Qi Baishi Painting Sells For 7.8 Million Yuan (US$1.2 Million), Seven Times Estimate
This week, the domestic Chinese auction house China Guardian held its first auction of the year, selling a grand total of 640 million yuan (US$98 million) worth of traditional Chinese paintings, calligraphy, antiques, rare books and porcelain to Beijing’s art-hungry collectors. And hungry they were, with the auction achieving a 90 percent sell-through rate. Broken down by category, painting and calligraphy grossed 494 million yuan ($75 million), porcelain, furniture and crafts surpassed the 100 million yuan mark for the first time, grossing 110 million yuan ($17 million), rare zisha teapots grossed 12 million yuan ($1.8 million), antique bottles of Maotai baijiu pulled in 11 million yuan ($1.7 million), and rare books grossed 828,000 yuan ($126,184).

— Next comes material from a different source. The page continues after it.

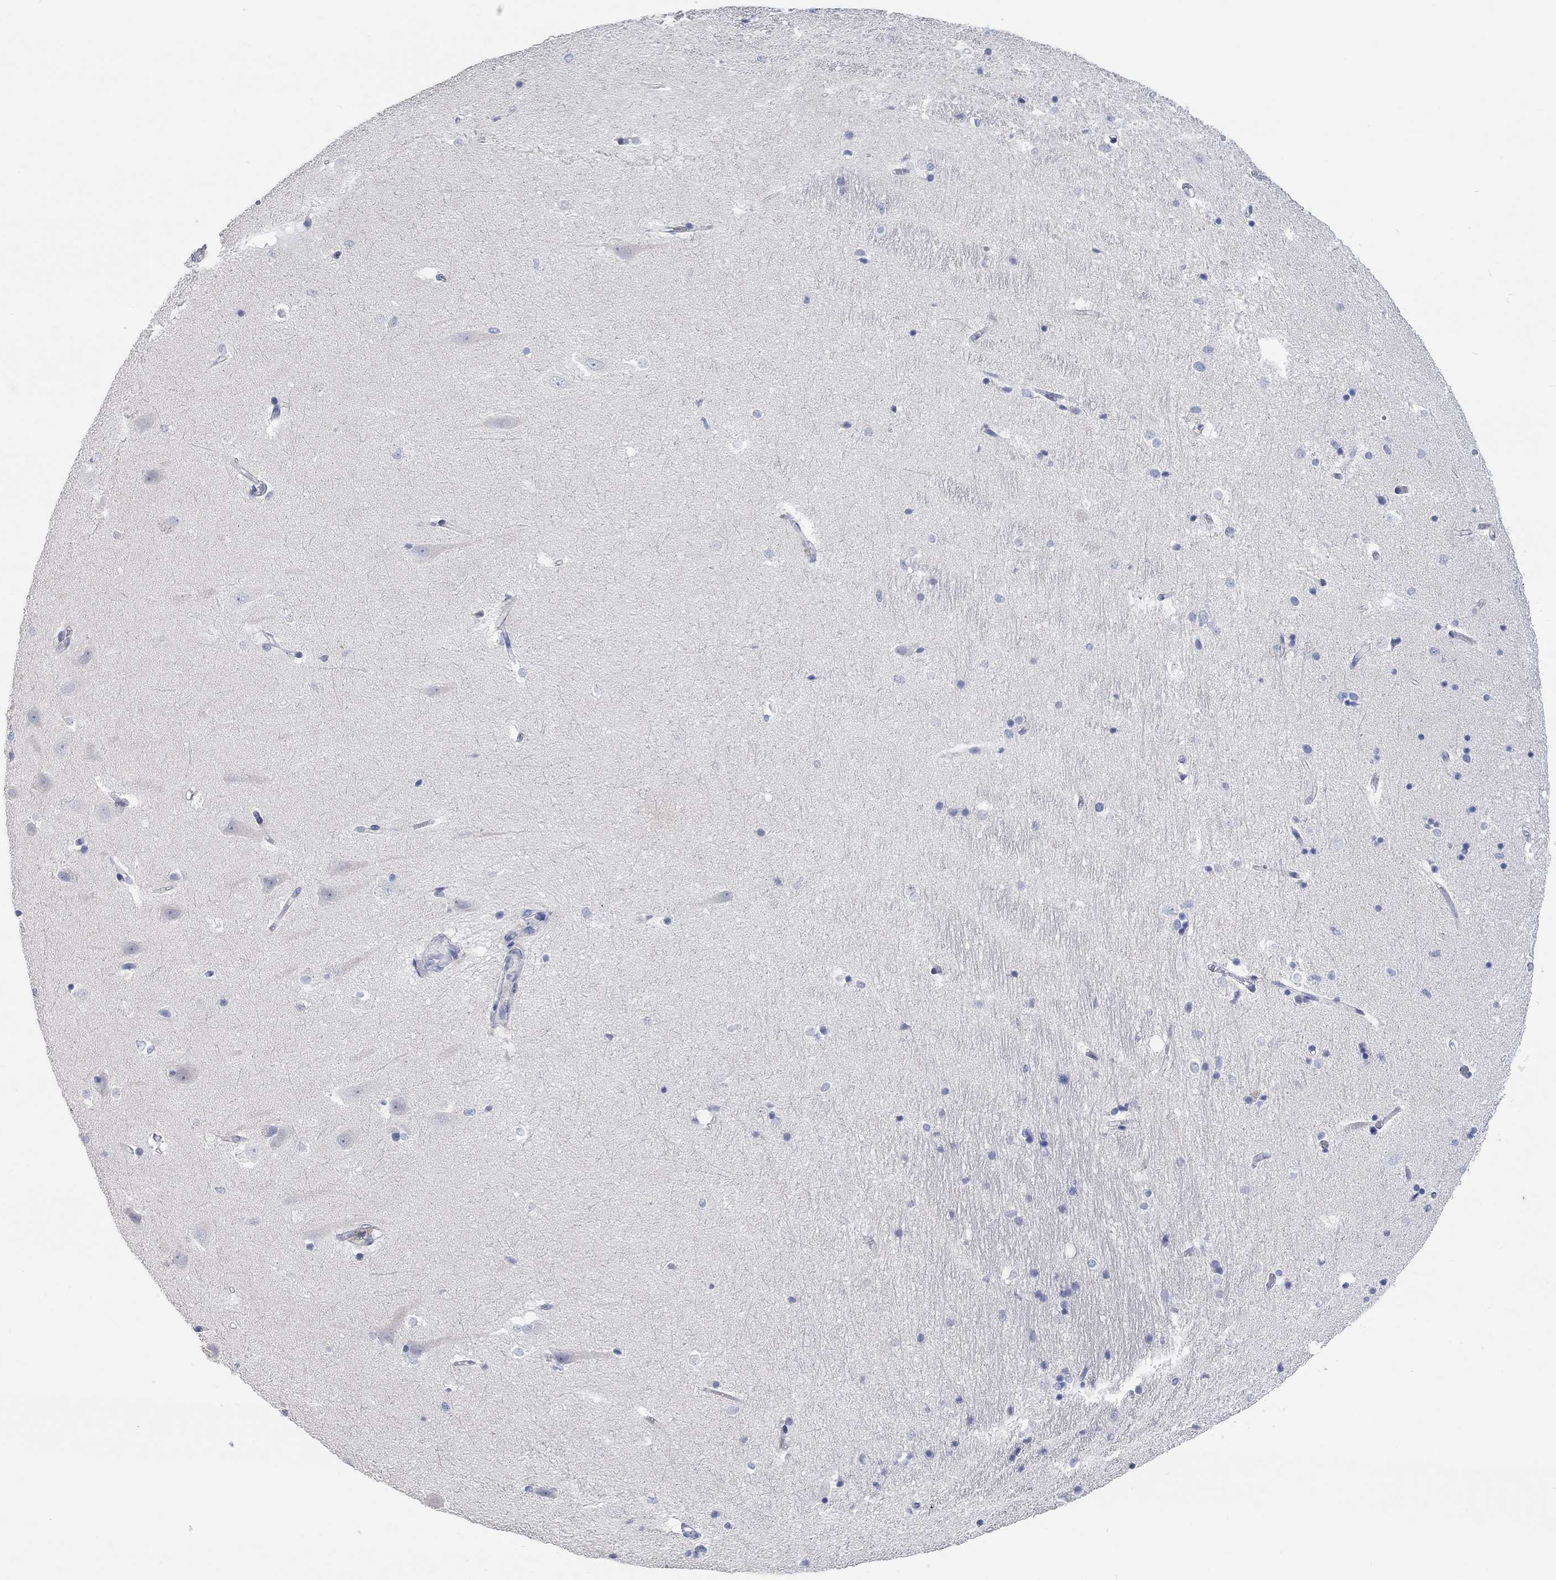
{"staining": {"intensity": "negative", "quantity": "none", "location": "none"}, "tissue": "hippocampus", "cell_type": "Glial cells", "image_type": "normal", "snomed": [{"axis": "morphology", "description": "Normal tissue, NOS"}, {"axis": "topography", "description": "Hippocampus"}], "caption": "Immunohistochemistry of normal human hippocampus displays no positivity in glial cells.", "gene": "NLRP14", "patient": {"sex": "male", "age": 44}}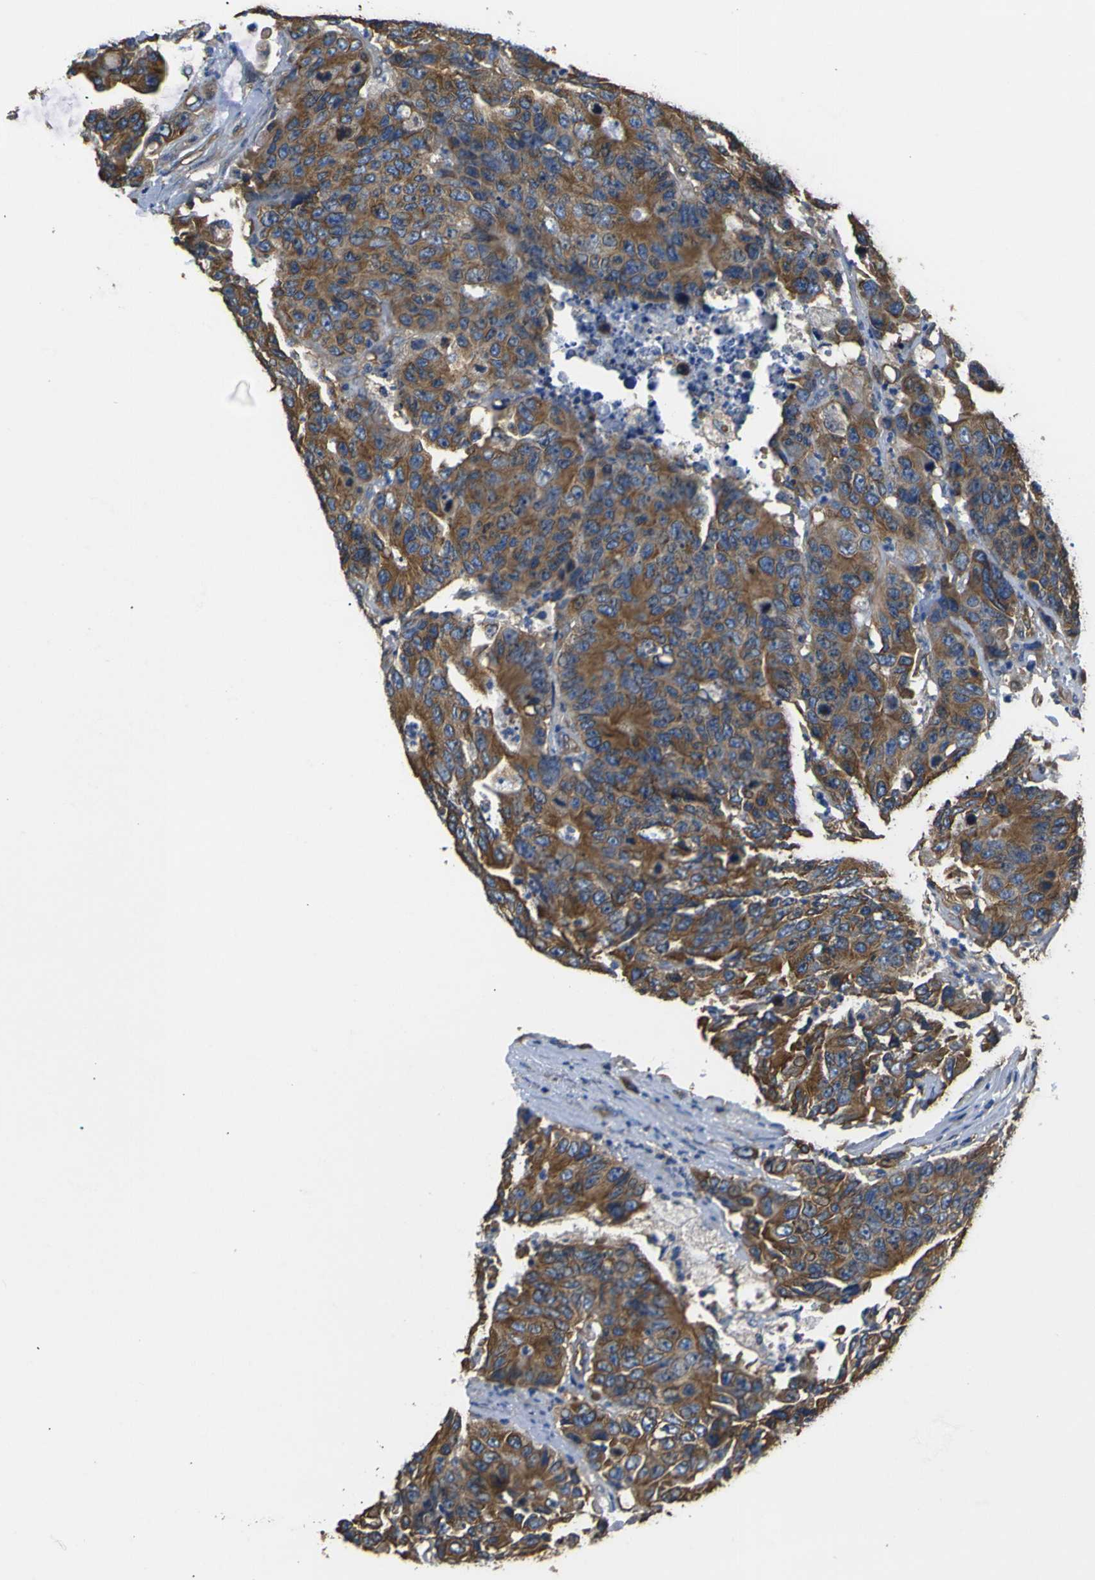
{"staining": {"intensity": "moderate", "quantity": ">75%", "location": "cytoplasmic/membranous"}, "tissue": "colorectal cancer", "cell_type": "Tumor cells", "image_type": "cancer", "snomed": [{"axis": "morphology", "description": "Adenocarcinoma, NOS"}, {"axis": "topography", "description": "Colon"}], "caption": "An immunohistochemistry (IHC) image of neoplastic tissue is shown. Protein staining in brown labels moderate cytoplasmic/membranous positivity in colorectal adenocarcinoma within tumor cells. (Brightfield microscopy of DAB IHC at high magnification).", "gene": "TUBB", "patient": {"sex": "female", "age": 86}}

Despite good showings all around, the painting and calligraphy segment — which broke its previous record — stands out, as several high profile works saw pitched bidding by local collectors. “Tie Guai Yi” (铁拐李) by Qi Baishi (齐白石, 1864-1957), whose works ranked second only to Picasso in sales last year, sold for 7.8 million yuan (US$1.2 million), seven times its pre-sale estimate. An antique calligraphic work by Wang Duo (王铎, 1592-1652) also excited bidders, eventually selling for 7.4 million yuan ($1.1 million). Contemporary calligraphy proved popular as well, with one work by Feng Dazhong (冯大中, b. 1949) selling for 5.2 million yuan ($762,000).
Though new Chinese collectors continue to focus heavily on painting — a trend that we’ll certainly see in action at the Sotheby’s spring auctions in Hong Kong next week — the market for rare baijiu (traditional Chinese spirits) also continues to heat up. Among the lots sold this week at China Guardian was a bottle of 1956 Maotai that set collectors ablaze, finally going for a whopping 1.8 million yuan ($274,000), beating the record-breaking 1958 bottle that sold for 1.45 million yuan ($220,000) last December.
With results like these, particularly for artists like Qi Baishi who have quietly become nearly as valuable as Western juggernauts like Picasso and Warhol, it’s no wonder China is now reportedly the world’s largest art market.